La velocidad de rotación del tornillo, medida en revoluciones por minuto (RPM), es una variable clave que afecta el tiempo de plastificación en el moldeo por inyección de termoplásticos. La plastificación es el proceso de fundir y homogeneizar los gránulos de polímero en bruto en el barril antes de la inyección. Una mayor velocidad del tornillo aumenta la velocidad de corte, generando más calor por fricción y trabajando mecánicamente el material, lo que acelera la fusión. Esto reduce el tiempo que tarda el tornillo en acumular el volumen de disparo requerido, acortando así el tiempo total del ciclo. Sin embargo, existe un límite en la rapidez con la que se puede girar el tornillo antes de que surjan consecuencias negativas.

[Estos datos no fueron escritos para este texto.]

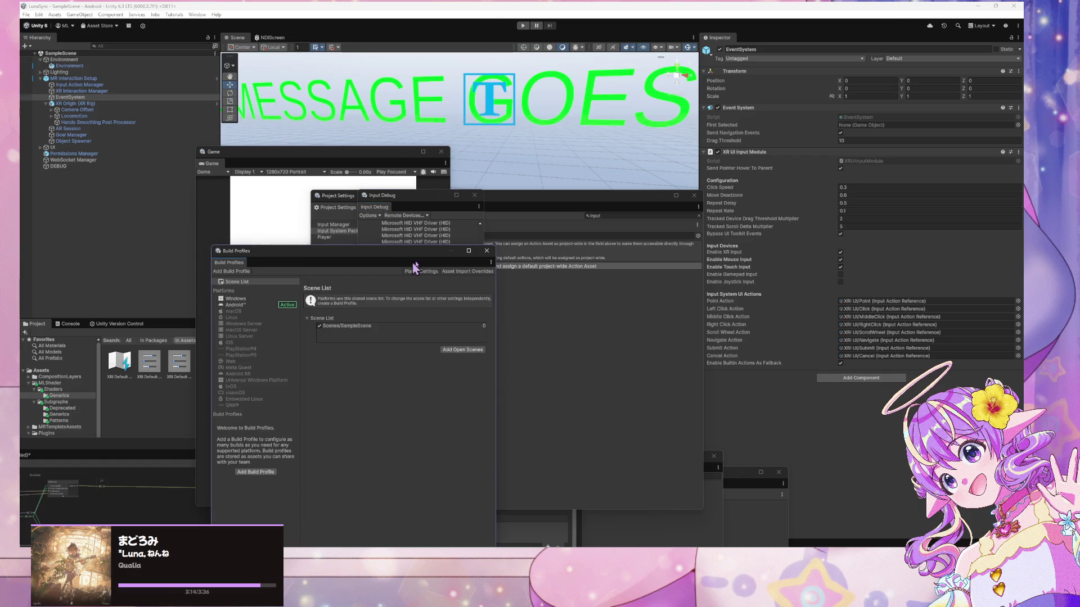
Shift Project Settings right, then close the Shader Graph window with Save All
left_click_drag(516, 204, 877, 225)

Una velocidad excesiva del tornillo puede provocar varios efectos perjudiciales que, en última instancia, ralentizan la producción o comprometen la calidad. El sobrecalentamiento debido al alto cizallamiento puede causar degradación térmica del polímero, lo que resulta en decoloración, pérdida de propiedades mecánicas o la formación de geles y motas negras. Este material degradado a menudo necesita ser purgado, lo que provoca tiempos de inactividad no planificados. Además, las RPM muy altas pueden provocar una mezcla y ventilación deficientes, atrapando volátiles o humedad que pueden causar espacios o huecos en la pieza final, lo que requiere un procesamiento más lento y cauteloso para compensar.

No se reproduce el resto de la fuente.